"Rendered at 1500 by 844 pixels." appears in one line of the records below. Output that line and each one after it, exactly, through the last line.
———
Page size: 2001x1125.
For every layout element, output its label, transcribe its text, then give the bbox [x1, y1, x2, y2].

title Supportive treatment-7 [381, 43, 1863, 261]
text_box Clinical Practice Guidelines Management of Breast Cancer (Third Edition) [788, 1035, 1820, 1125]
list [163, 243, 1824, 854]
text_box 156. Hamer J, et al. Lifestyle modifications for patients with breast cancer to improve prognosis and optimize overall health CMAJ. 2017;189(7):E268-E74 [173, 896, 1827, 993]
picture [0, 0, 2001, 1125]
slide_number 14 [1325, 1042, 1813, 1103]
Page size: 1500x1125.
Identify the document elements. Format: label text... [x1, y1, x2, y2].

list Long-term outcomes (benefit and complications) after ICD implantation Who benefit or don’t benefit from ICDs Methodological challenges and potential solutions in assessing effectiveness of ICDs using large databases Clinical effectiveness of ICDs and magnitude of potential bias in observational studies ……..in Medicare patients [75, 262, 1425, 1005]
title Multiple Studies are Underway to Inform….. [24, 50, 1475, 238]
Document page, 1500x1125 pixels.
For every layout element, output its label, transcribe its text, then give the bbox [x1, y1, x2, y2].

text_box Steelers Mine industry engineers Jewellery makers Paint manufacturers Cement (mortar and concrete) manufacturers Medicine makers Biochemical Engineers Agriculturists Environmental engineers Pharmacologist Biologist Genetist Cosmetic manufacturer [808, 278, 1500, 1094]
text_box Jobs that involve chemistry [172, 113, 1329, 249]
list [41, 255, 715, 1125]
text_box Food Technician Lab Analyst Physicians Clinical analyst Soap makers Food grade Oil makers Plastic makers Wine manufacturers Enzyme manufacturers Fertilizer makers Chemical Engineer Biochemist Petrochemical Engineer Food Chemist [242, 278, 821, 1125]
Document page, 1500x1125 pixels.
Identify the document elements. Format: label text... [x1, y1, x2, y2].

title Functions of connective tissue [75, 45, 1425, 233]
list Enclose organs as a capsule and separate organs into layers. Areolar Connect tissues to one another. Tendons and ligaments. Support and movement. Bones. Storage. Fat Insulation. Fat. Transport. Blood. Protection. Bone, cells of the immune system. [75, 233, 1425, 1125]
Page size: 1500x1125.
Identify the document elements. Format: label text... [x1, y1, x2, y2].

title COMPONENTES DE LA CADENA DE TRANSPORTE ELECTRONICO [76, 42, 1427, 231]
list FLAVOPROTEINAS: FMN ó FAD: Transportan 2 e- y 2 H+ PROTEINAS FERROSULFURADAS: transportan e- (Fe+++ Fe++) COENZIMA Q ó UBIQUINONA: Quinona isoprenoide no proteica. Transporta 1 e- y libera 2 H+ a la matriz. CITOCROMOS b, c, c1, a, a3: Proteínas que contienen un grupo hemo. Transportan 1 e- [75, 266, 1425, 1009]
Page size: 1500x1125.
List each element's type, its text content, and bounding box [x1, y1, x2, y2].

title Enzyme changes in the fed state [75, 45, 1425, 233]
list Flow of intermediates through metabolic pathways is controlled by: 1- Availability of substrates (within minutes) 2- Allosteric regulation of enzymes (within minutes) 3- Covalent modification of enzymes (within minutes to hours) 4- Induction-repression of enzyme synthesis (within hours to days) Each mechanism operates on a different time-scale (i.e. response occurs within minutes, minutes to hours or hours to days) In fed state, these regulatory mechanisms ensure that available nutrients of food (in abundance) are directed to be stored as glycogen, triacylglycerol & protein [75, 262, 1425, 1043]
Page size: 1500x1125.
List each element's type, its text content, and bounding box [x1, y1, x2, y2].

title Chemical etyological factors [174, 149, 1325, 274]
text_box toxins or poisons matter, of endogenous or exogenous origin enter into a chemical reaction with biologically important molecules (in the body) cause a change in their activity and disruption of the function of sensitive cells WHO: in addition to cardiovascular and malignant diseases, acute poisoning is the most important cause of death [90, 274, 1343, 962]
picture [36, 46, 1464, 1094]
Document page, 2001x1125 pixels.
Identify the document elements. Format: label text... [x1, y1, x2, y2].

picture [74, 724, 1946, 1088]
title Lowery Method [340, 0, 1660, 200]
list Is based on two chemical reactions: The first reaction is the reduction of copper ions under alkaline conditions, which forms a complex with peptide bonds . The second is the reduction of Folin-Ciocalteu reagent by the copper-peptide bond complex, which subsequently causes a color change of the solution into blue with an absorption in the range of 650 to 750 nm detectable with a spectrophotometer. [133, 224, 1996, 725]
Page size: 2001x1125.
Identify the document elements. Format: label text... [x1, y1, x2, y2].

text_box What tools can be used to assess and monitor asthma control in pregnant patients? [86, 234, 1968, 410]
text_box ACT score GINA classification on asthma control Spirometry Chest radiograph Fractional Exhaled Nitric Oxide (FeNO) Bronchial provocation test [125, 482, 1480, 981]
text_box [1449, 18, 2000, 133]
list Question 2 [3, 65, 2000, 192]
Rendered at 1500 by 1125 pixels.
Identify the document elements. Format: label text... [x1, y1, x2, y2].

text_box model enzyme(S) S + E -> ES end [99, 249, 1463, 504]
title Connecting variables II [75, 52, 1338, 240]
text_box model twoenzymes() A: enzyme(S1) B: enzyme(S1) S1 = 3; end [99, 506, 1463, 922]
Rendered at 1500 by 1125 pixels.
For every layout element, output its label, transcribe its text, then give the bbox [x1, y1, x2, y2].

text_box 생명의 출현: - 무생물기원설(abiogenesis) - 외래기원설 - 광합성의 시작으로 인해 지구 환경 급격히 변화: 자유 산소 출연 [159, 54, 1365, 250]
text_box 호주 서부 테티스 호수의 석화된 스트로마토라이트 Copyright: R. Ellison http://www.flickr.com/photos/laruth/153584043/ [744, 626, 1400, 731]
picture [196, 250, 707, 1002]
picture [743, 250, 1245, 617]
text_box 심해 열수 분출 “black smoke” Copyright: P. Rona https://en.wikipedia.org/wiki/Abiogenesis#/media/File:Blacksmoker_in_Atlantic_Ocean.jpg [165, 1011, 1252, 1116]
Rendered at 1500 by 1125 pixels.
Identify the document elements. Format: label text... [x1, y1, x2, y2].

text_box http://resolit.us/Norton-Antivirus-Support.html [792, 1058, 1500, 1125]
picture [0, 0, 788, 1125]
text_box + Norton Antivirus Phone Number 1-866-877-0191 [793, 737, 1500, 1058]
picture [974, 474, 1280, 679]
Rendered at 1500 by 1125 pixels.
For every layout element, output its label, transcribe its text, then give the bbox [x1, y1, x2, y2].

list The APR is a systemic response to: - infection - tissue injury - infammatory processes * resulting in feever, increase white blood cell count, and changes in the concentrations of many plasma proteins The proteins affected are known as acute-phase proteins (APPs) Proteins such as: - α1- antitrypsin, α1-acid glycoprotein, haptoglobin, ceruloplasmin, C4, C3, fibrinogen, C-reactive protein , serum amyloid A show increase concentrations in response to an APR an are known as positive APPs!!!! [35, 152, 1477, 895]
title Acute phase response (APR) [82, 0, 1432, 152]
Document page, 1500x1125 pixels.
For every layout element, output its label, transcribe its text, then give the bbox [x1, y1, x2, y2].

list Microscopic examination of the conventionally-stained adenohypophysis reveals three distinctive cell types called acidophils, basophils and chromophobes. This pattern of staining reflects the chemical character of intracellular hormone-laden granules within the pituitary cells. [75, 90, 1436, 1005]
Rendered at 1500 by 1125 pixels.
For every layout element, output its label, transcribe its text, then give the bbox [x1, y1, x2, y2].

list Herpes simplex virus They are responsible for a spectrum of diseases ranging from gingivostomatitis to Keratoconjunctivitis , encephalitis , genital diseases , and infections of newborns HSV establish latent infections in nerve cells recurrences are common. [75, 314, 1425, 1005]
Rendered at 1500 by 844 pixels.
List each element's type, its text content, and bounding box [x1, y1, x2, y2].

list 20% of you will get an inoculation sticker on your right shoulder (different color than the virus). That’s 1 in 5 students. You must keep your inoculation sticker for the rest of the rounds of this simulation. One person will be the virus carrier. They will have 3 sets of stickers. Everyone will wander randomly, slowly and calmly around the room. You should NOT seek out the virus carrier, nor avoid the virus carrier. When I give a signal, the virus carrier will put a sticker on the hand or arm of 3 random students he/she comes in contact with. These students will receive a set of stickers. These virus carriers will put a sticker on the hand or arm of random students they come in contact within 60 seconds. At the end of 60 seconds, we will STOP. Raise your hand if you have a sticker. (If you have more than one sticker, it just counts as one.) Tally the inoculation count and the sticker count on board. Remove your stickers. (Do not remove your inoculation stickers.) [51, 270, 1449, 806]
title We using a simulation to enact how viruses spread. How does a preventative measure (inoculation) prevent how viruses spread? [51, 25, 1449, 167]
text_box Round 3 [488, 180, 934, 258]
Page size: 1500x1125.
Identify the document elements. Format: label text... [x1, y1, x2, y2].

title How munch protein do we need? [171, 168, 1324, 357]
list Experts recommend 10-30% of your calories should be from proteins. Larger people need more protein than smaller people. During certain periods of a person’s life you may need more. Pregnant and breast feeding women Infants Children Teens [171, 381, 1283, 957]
———
Result for this exercise:
Rendered at 1500 by 844 pixels.
List each element's type, its text content, and bounding box [x1, y1, x2, y2].

list 20% of you will get an inoculation sticker on your right shoulder (different color than the virus). That’s 1 in 5 students. You must keep your inoculation sticker for the rest of the rounds of this simulation. One person will be the virus carrier. They will have 3 sets of stickers. Everyone will wander randomly, slowly and calmly around the room. You should NOT seek out the virus carrier, nor avoid the virus carrier. When I give a signal, the virus carrier will put a sticker on the hand or arm of 3 random students he/she comes in contact with. These students will receive a set of stickers. These virus carriers will put a sticker on the hand or arm of random students they come in contact within 60 seconds. At the end of 60 seconds, we will STOP. Raise your hand if you have a sticker. (If you have more than one sticker, it just counts as one.) Tally the inoculation count and the sticker count on board. Remove your stickers. (Do not remove your inoculation stickers.) [51, 270, 1449, 806]
title We using a simulation to enact how viruses spread. How does a preventative measure (inoculation) prevent how viruses spread? [51, 25, 1449, 167]
text_box Round 3 [488, 180, 934, 258]
Page size: 1500x1125.
Identify the document elements. Format: label text... [x1, y1, x2, y2].

title How munch protein do we need? [171, 168, 1324, 357]
list Experts recommend 10-30% of your calories should be from proteins. Larger people need more protein than smaller people. During certain periods of a person’s life you may need more. Pregnant and breast feeding women Infants Children Teens [171, 381, 1283, 957]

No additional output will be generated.